- Release poster
- Directed by: Charles Crichton
- Written by: T.E.B. Clarke Michael Pertwee J. Elder Wills
- Produced by: Michael Balcon
- Starring: Robert Beatty Simone Signoret Jack Warner Gordon Jackson
- Cinematography: Lionel Banes Paul Beeson
- Edited by: Alan Osbiston
- Music by: Leslie Bridgwater
- Color process: Black and white
- Production company: Ealing Studios
- Distributed by: General Film Distributors
- Release date: 1948;
- Running time: 96 minutes
- Country: United Kingdom
- Language: English
- Budget: £202,330
- Box office: £94,995 (UK)

= Against the Wind (1948 film) =

1948 British film by Charles Crichton

Against the Wind is a 1948 British war film directed by Charles Crichton and produced by Michael Balcon starring Robert Beatty, Jack Warner and Simone Signoret (in her first English-language film role).

It is a sabotage/resistance drama set in occupied Belgium.

==Plot==
Roman Catholic priest Fr Elliott goes to the Natural History Museum to meet a section-head in the wartime British Special Operations Executive. On accepting his offer to train for covert operations behind enemy lines in Belgium, he meets a disparate group of existing recruits, including Michèle the Belgian émigrée (Signoret), whose sweetheart has died after the occupation of Belgium, Emile, who misses his family, and Julie, who flirts with Fr Elliott despite his celibate status. Michèle's motives are initially questioned before she is finally given the green light for operations abroad. On completion of their training Fr Elliott and Julie are parachuted into Belgium, briefed to destroy a Nazi records office in Brussels and to spring prominent SOE agent Andrew from custody, but Julie is killed during the drop.

A wanted man in Belgium after past missions, Emile is sent for plastic surgery to allow him to go on another. He finds out that his wife has in fact managed to leave occupied Belgium and goes to meet her, risking his dismissal. However, as he did not speak to her and was not recognised by her, he is given the benefit of the doubt by his section-head.
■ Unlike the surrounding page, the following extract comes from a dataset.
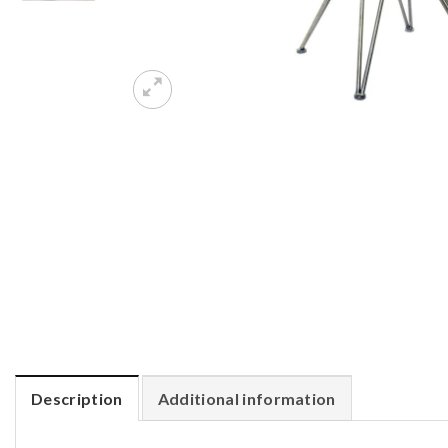
Description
In the meantime another agent, Max, goes to meet his contact with the Germans, to whom he is willing to betray the Belgian network for money. As Max, Emile, wireless operator Michèle and explosives expert Scotty are flown to Belgium, the police inform SOE that the contact, who is Irish, is on their 'watch list' and that Max is thus a double-agent. It is too late to recall the plane and the whole group parachutes into Belgium as planned, but soon afterwards Michèle executes Max after receiving a radio message revealing his treachery. She also begins to fall in love with Scotty.
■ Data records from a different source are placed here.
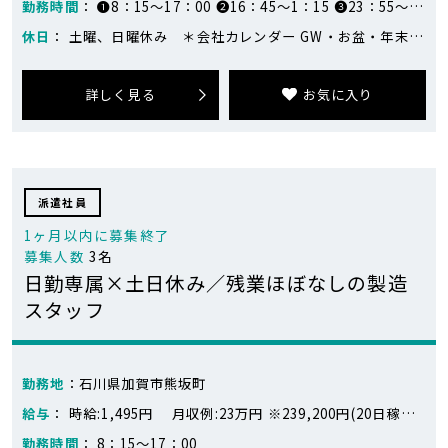
勤務時間
： ❶8：15～17：00 ❷16：45～1：15 ❸23：55〜8：20 実働8時間／7時間45分／7時間40分（1週間毎の交代）
休日
： 土曜、日曜休み ＊会社カレンダー GW・お盆・年末年始・長期休暇あり 月1～2回休日出勤あり（繁忙期により変動あり）
詳しく見る
お気に入り
派遣社員
1ヶ月以内に募集終了
募集人数
3名
日勤専属×土日休み／残業ほぼなしの製造
スタッフ
勤務地
：石川県加賀市熊坂町
給与
： 時給:1,495円 月収例:23万円 ※239,200円(20日稼働、残業なしの場合) 1,495円×8時間×20日＝239,200円 ※目安となります。
勤務時間
： 8：15～17：00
The records office is successfully destroyed and Jacques, another SOE agent working undercover as a Belgian Fascist Quisling, manages to get word to Fr Elliott on Andrew's prison arrangements. Their attempt to spring him from jail is foiled by an untimely RAF bombing raid, however, and Scotty begins suffering from toothache due to his damp hideout in a church crypt. The group attempt to get him to a dentist, but his poor French accent leads to his arrest by the Gestapo. Jacques manages to effect Scotty's escape, but at the cost of his cover and life. The remaining agents then manage to hijack the train taking Andrew to Germany, evade the Germans pursuing them and finally get him safely on a night-flight back to Britain.

==Cast==

- Robert Beatty as Father Philip Elliot
- Simone Signoret as Michèle Denis
- Jack Warner as Max Cronk
- Gordon Jackson as John "Scotty" Duncan
- Paul Dupuis as Jacques Picquart
- Gisèle Préville as Julie
- James Robertson Justice as Ackerman
- André Morell as Abbott
- Eugene Deckers as Marcel van Hecke
- John Slater as Emile Meyer
- Peter Illing as Andrew
- Sybille Binder as Florence Malou
- Andrew Blackett as Frankie
- Arthur Lawrence as Capt. Verreker

==Reception==
Against the Wind performed only modestly at the box-office and received a mixed critical reception, with reviews ranging from the favourable ("This little film about a batch of saboteurs in wartime Belgium is...tense and artistic. It is a pleasing and worthwhile film") to the unimpressed ("Against the Wind...has the aspect of contrived melodrama and a minimum of the truth behind the sabotage of World War II. Despite an experienced cast, Against the Wind is unconvincing fare.") A frequent criticism levelled at the film was that the early scene-setting section was somewhat jerky in style, with sketchy attempts to provide back-stories for the main protagonists leaving many viewers rather confused as to what exactly was going on. The performances of the lead actors tended to be commented on in vague faint-praise terms such as "competent" and "proficient".

The film earned distributor's gross receipts of £94,995 in the UK of which £81,436 went to the producer.